The terms on the INK Plus card states (pdf):
“account anniversary year” means the year beginning with your account open date through the first statement after the anniversary of your account open date, and each 12 billing cycles after that
According to the terms, the first year of an INK Plus card goes from card opening until the end of the statement which closes after your anniversary date, and all following years will be 12 statements.
For example, if you opened the card on 6/12/13 and your statements close each month on the 23rd, your first INK year will end on 6/23/14. Purchases made from 6/12/13 until 6/23/14 are part of Year One, and purchases made from 6/24/14 through 6/23/15 are part of Year Two (assuming the statements continue to close on the 23rd).
So the first INK year will typically be slightly more than a year, and potentially 13 statements. Subsequent years will always be exactly 12 statements. It should follow that if you move your statement date and 12 statements close in less than a year, your 50k will reset anyway. This will not work, however, for the first cardmember year.
Recent experience with my first INK year is consistent with the terms. My INK card was approved on 12/24/15, and the card reset when the 13th statement was generated which was on 1/7/16. My first INK year was 13 statements and around 12.5 months.
Interestingly, a friend had the opposite experience with his new INK Cash card where the card reset after 12 statements and just under 12 months.
I suspect there’s a difference between cards which have an annual fee and those that don’t, and no fee cards will always reset after 12 statements even the first year. I suspect further that a fee-card that has it’s annual fee waived the first year (which is often the case with branch applications) will act like a no-fee card and reset after 12 statements. Bear in mind this is all speculation on my part.
Final Thoughts
The bottom line is an INK year will typically reset each 12 statements, but the first year should reset on the statement following your card anniversary which will probably be the 13th statement. YMMV.
You can try messaging Chase to verify for yourself, but I wouldn’t put a whole lot of stock in their reply. When I asked Chase via SM, they told me it goes by actual date, not statement date, which isn’t true.
Chase does make it easy to tell when the year reset, so you’ll know after the 12th statement closes whether or not your INK year has reset. Our question is only for pre-planning.
The new INK Preferred card likely works similar to the other INK cards as well.

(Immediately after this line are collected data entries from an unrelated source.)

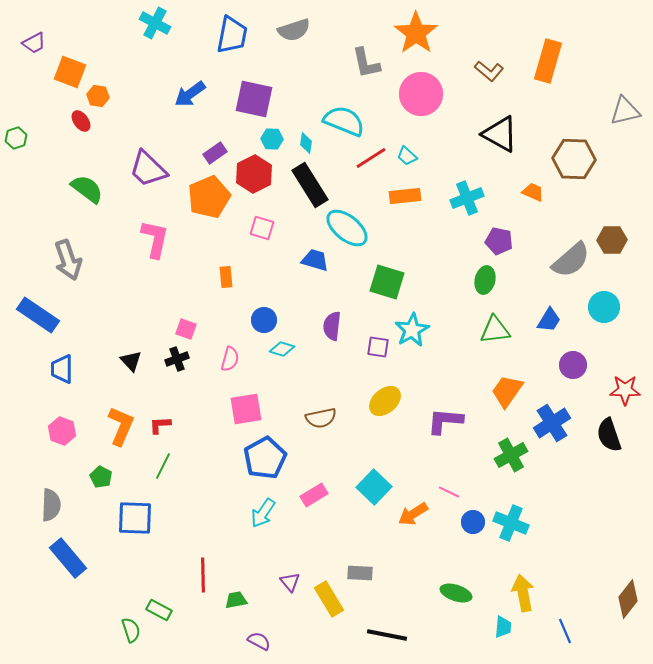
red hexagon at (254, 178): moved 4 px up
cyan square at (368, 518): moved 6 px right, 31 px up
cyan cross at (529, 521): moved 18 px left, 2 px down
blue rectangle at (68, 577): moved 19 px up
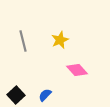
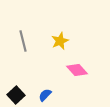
yellow star: moved 1 px down
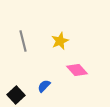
blue semicircle: moved 1 px left, 9 px up
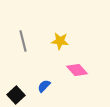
yellow star: rotated 30 degrees clockwise
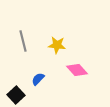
yellow star: moved 3 px left, 4 px down
blue semicircle: moved 6 px left, 7 px up
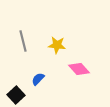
pink diamond: moved 2 px right, 1 px up
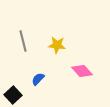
pink diamond: moved 3 px right, 2 px down
black square: moved 3 px left
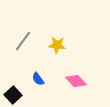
gray line: rotated 50 degrees clockwise
pink diamond: moved 6 px left, 10 px down
blue semicircle: rotated 80 degrees counterclockwise
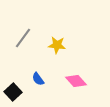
gray line: moved 3 px up
black square: moved 3 px up
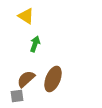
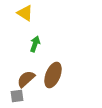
yellow triangle: moved 1 px left, 3 px up
brown ellipse: moved 4 px up
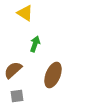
brown semicircle: moved 13 px left, 9 px up
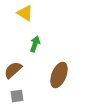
brown ellipse: moved 6 px right
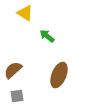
green arrow: moved 12 px right, 8 px up; rotated 70 degrees counterclockwise
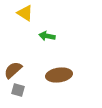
green arrow: rotated 28 degrees counterclockwise
brown ellipse: rotated 60 degrees clockwise
gray square: moved 1 px right, 6 px up; rotated 24 degrees clockwise
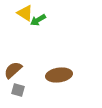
green arrow: moved 9 px left, 16 px up; rotated 42 degrees counterclockwise
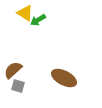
brown ellipse: moved 5 px right, 3 px down; rotated 35 degrees clockwise
gray square: moved 4 px up
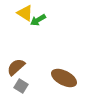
brown semicircle: moved 3 px right, 3 px up
gray square: moved 3 px right; rotated 16 degrees clockwise
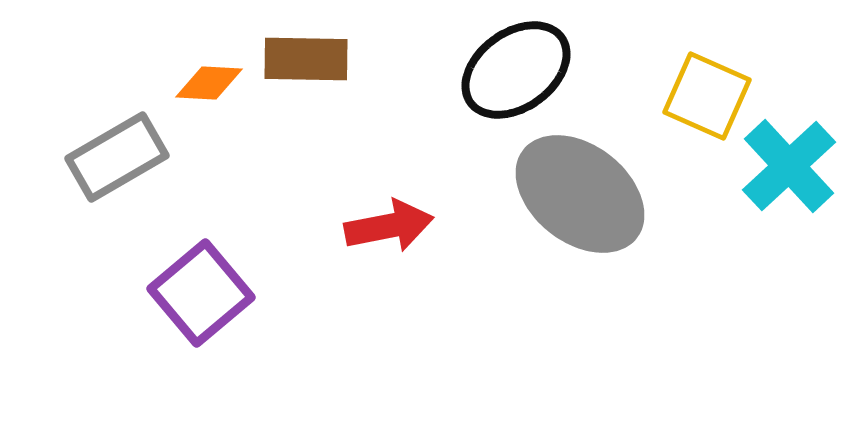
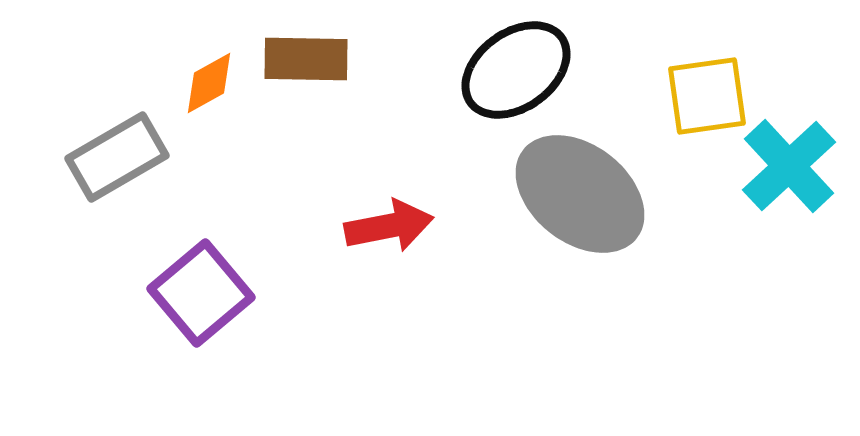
orange diamond: rotated 32 degrees counterclockwise
yellow square: rotated 32 degrees counterclockwise
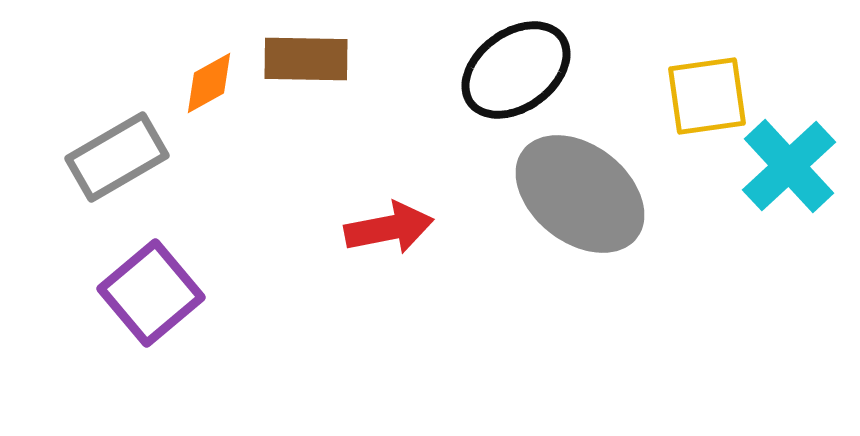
red arrow: moved 2 px down
purple square: moved 50 px left
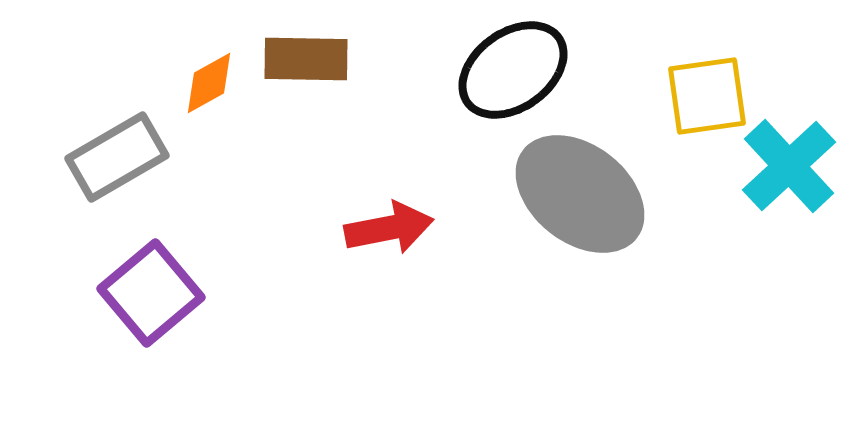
black ellipse: moved 3 px left
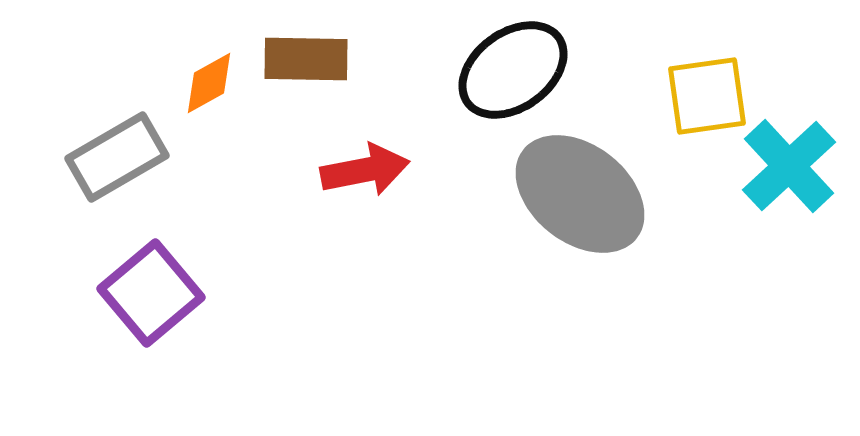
red arrow: moved 24 px left, 58 px up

Please let us know your own experiences in the comments.
You can easily see how much you have earned under the categories and how much you still have, by going to the card’s UR account – it is listed on the left side – but instead of 5x it is 4x as it has a 1x everything category which includes the 1x base pts on the 5x category – a bit confusing but you can easily figure that out.
That is how I found I have a ton of room by end of year because my anniversary was in June, essentially all the transactions before June do not count for current period.

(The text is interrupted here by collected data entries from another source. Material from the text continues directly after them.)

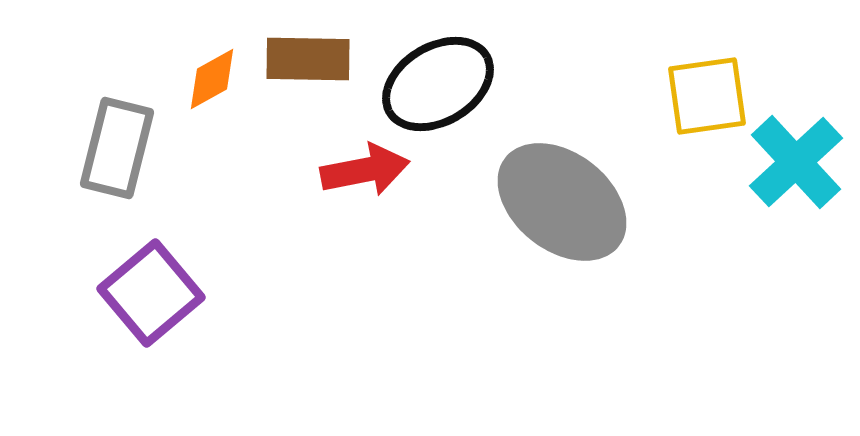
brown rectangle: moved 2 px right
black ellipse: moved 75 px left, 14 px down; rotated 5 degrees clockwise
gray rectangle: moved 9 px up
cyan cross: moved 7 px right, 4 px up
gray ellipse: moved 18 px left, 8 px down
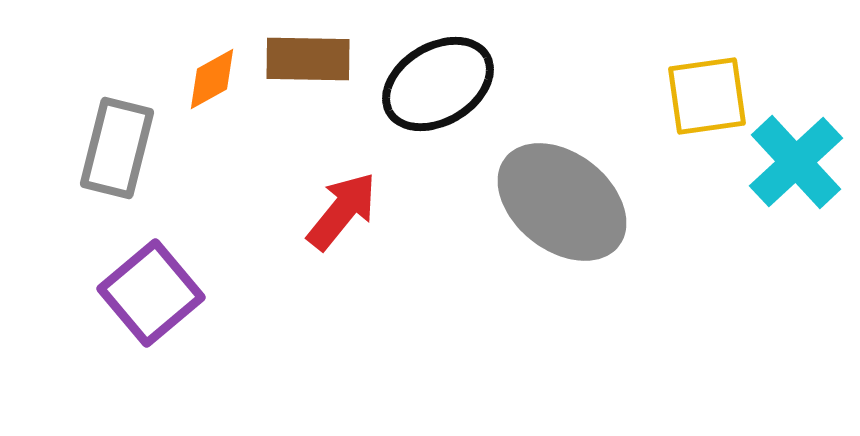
red arrow: moved 23 px left, 41 px down; rotated 40 degrees counterclockwise
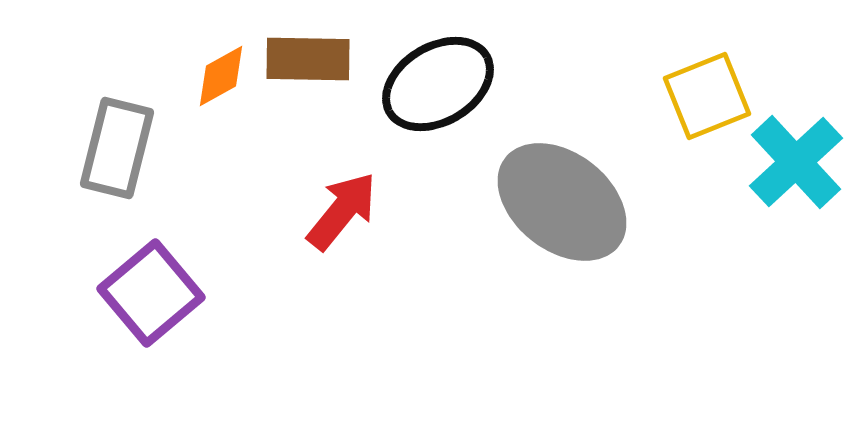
orange diamond: moved 9 px right, 3 px up
yellow square: rotated 14 degrees counterclockwise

It resets for me the month my AF comes into play…fyi
I just happened to look at this issue last week. Chase is still doing the first year the same way – slightly over 12 months – but they have moved the relevant definition to “account anniversary year”.

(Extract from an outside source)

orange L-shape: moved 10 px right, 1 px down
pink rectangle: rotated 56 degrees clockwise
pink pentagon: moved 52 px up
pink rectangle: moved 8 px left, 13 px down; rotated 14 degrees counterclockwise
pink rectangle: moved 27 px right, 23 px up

Here is a link to the new terms for the Ink Plus card:
https://chaseonline.chase.com/resources/RPA0484_0486_Web.pdf
Thanks for the link, I was looking for that! I’ll update the post.
I need to find an INK Cash link. If anyone sees it, let me know.
Seems to be the same definition for Ink Cash. Try this link:
https://ultimaterewardspoints.chase.com/content/regulations/RPA0475_Web.pdf
I grappled with this issue a couple months ago. I thought it was weird how difficult it was to figure out the 12 month period. The Chase reps weren’t much help: they seemed equally confused. Fortunately, I was about $5000 shy of 50K and — without another Staples GC deal — I just decided not to max it out.